Comment aurais-je prévu qu’elle allait prendre au sérieux quelques paroles oiseuses arrachées par la convenance de la situation ?

— Oh ! je connais Lavinia ; c’est une malice de sa façon !

— Éternelle malice de femme ! Mais, non ; Lavinia était la plus douce et la moins railleuse de toutes ; je suis sûr qu’elle n’a pas plus envie que moi de cette entrevue. Tenez, mon cher Henry, sauvez-nous tous deux de ce supplice ; prenez le paquet, allez à Saint-Sauveur ; chargez-vous de tout arranger ; faites-lui comprendre que je ne dois pas…

— Quitter miss Ellis à la veille de votre mariage, n’est-ce pas ? Voilà une bonne raison à donner à une rivale ! Impossible ! mon cher ; vous avez fait la folie, il faut la boire. Quand on a la sottise de garder dix ans le portrait et les lettres d’une femme, quand on a l’étourderie de s’en vanter à un bavard comme moi, quand on a la rage de faire de l’esprit et du sentiment à froid dans une lettre de rupture, il faut en subir toutes les conséquences. Vous n’avez rien à refuser à lady Lavinia tant que ses lettres seront entre vos mains ; et, quel que soit le mode de communication qu’elle vous impose, vous lui êtes soumis tant que vous n’aurez point accompli cette solennelle démarche. Allons, Lionel, faites seller votre poney, et partons ; car je vous accompagne. J’ai quelques torts dans tout ceci, et vous voyez que je ne ris plus quand il s’agit de les réparer. Partons ! »

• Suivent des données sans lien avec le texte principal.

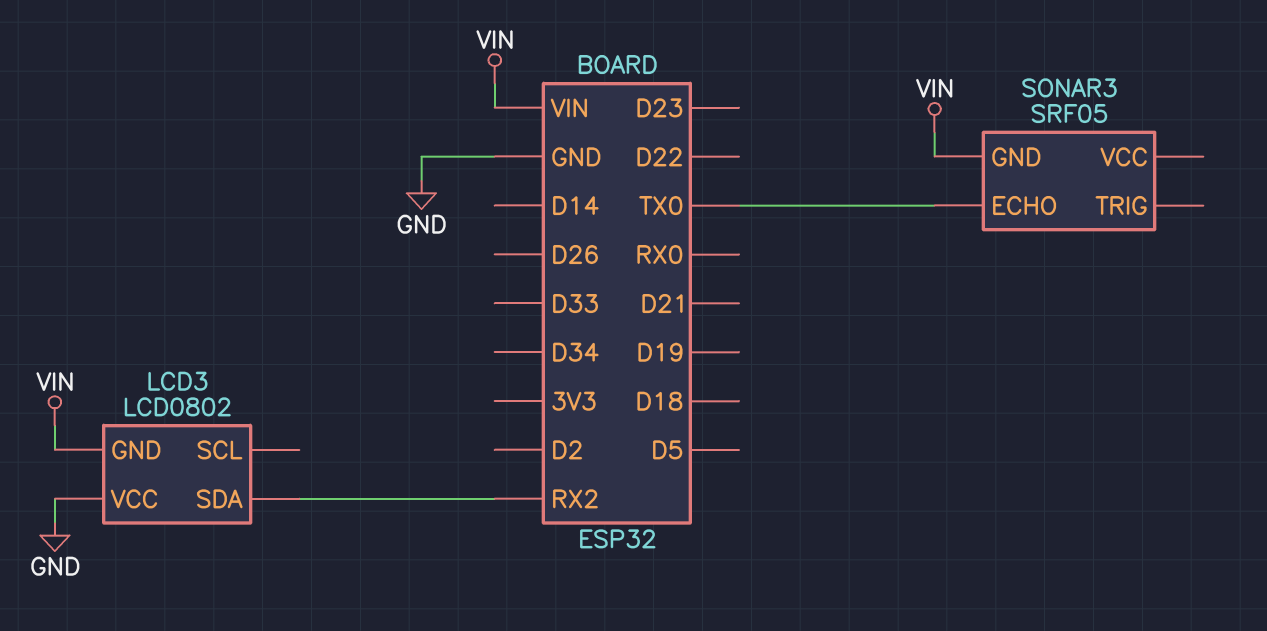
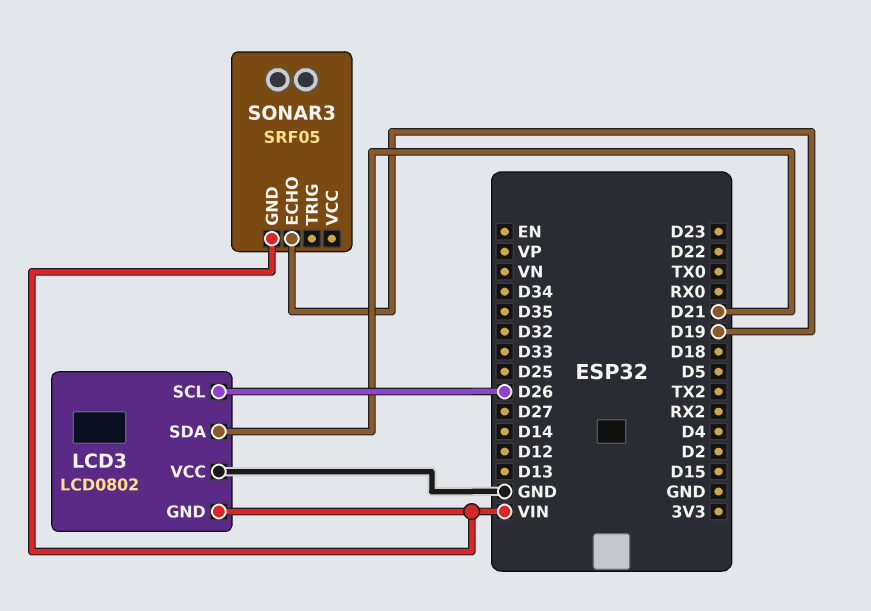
LCD3 pin SCL: none -> D26
LCD3 pin SDA: RX2 -> D21
SONAR3 pin ECHO: TX0 -> D19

Lionel avait espéré que Henry trouverait un autre moyen de le tirer d’embarras. Il restait consterné, immobile, enchaîné à sa place par un sentiment secret de résistance involontaire aux arrêts de la nécessité. Cependant il finit par se lever, triste, résigné, et les bras croisés sur sa poitrine. Sir Lionel était, en fait d’amour, un héros accompli. Si son cœur avait été parjure à plus d’une passion, jamais sa conduite extérieure ne s’était écartée du code des procédés, jamais aucune femme n’avait eu à lui reprocher une démarche contraire à cette condescendance délicate et généreuse qui est le meilleur signe d’abandon que puisse donner un homme bien élevé à une femme irritée. C’est avec la conscience d’une exacte fidélité à ces règles que le beau sir Lionel se pardonnait les douleurs attachées à ses triomphes.

« Voici un moyen ! s’écria enfin Henry en se levant à son tour. C’est la coterie de nos belles compatriotes qui décide tout ici. Miss Ellis et sa sœur Anna sont les pouvoirs les plus éminents du conseil d’amazones. Il faut obtenir de Margaret que ce voyage, fixé à demain, soit retardé d’un jour. Un jour ici, c’est beaucoup, je le sais ; mais enfin il faut l’obtenir, prétexter un empêchement sérieux, et partir dès cette nuit pour Saint-Sauveur. Nous y arriverons dans l’après-midi ; nous nous reposerons jusqu’au soir ; à neuf heures, pendant le rendez-vous, je ferai seller nos chevaux, et à dix heures (j’imagine qu’il ne faut pas plus d’une heure pour échanger deux paquets de lettres) nous remontons à cheval, nous courons toute la nuit, nous arrivons ici avec le soleil levant, nous trouvons la belle Margaret piaffant sur sa noble monture, ma jolie petite madame Bernos caracolant sur mon yorkshire ; nous changeons de bottes et de chevaux ; et, couverts de poussière, exténués de fatigue, dévorés d’amour, pâles, intéressants, nous suivons nos dulcinées par monts et par vaux. Si l’on ne récompense pas tant de zèle, il faut pendre toutes les femmes pour l’exemple. Allons, es-tu prêt ? »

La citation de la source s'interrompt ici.